Beleid bij refractaire patiënten
Indien aan genoemde definitie van vermoedelijke immunologische refractairiteit wordt voldaan kan contact opgenomen worden met de consultzoemer van de bloedtransfusiedienst. Uitgezocht zal moeten worden welke (immunologische) oorzaak aan het probleem ten grondslag ligt. Als er, zoals meestal het geval is, sprake is van HLA-antistoffen of van HPA-antistoffen kan er uit het HLA-en/of HPA-getypeerde bestand van Sanquin of uit andere bestanden een passende donor worden geselecteerd. Deze donor kan vervolgens opgeroepen worden om een zogenaamde trombaferese te ondergaan. Het zal duidelijk zijn dat genoemde procedure aanzienlijk meer tijd zal nemen dan de gebruikelijke bestellingen van trombocyten. Na een HLA gematchte transfusie is een 1-uurs nawaarde absoluut vereist omdat hierdoor wordt bepaald of de betreffende donor gebruikt kan worden voor vervolgtransfusies.
Beleid bij trombocytopenie door verbruiksoorzaken of afbraakstoornissen.

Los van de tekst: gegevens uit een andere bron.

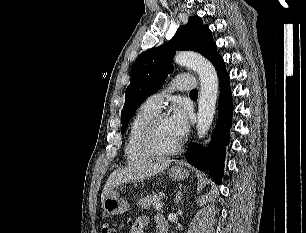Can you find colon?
<instances>
[{
    "label": "colon",
    "instance_id": "obj_1",
    "mask_svg": "<svg viewBox=\"0 0 306 233\" xmlns=\"http://www.w3.org/2000/svg\"><path fill=\"white\" fill-rule=\"evenodd\" d=\"M100 233H119L115 225L105 222L100 227Z\"/></svg>",
    "mask_w": 306,
    "mask_h": 233
}]
</instances>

Onder perifere trombopenie vallen onder andere trombotische microangiopathie (TMA), Heparin Induced Thrombocytopenia (Thrombosis) (HIT(T)), diffuse intravasale stolling (DIS) of immuun trombocytopenie.
- Bij TTP, HUS, HELLP en HIT(T) zijn profylactische trombocytentransfusies relatief gecontra-indiceerd / niet geïndiceerd. Profylactische trombocytentransfusies kunnen overwogen worden rondom ingrepen met een hoog bloedingsrisico. Bij TTP dient het voordeel van de transfusie te worden afgewogen tegen het potentiele arteriële tromboserisico/verergeren van het ziektebeeld. In het geval van WHO graad 2 of meer bloedingen bestaat er geen absolute contra-indicatie voor het geven van een trombocytentransfusie.
- Bij DIS of ITP is de effectiviteit van trombocytentransfusies nooit vastgesteld. Trombocyten transfusies kunnen het beste na IVIG gegeven worden. Bij (therapeutische) splenectomie wordt indien nodig, een trombocytentransfusie na het afklemmen van de miltvaten gegeven.
Voor de specifieke behandeling van de perifere trombopenie wordt verwezen naar de specifieke aparte hoofdstukken in het Vademecum.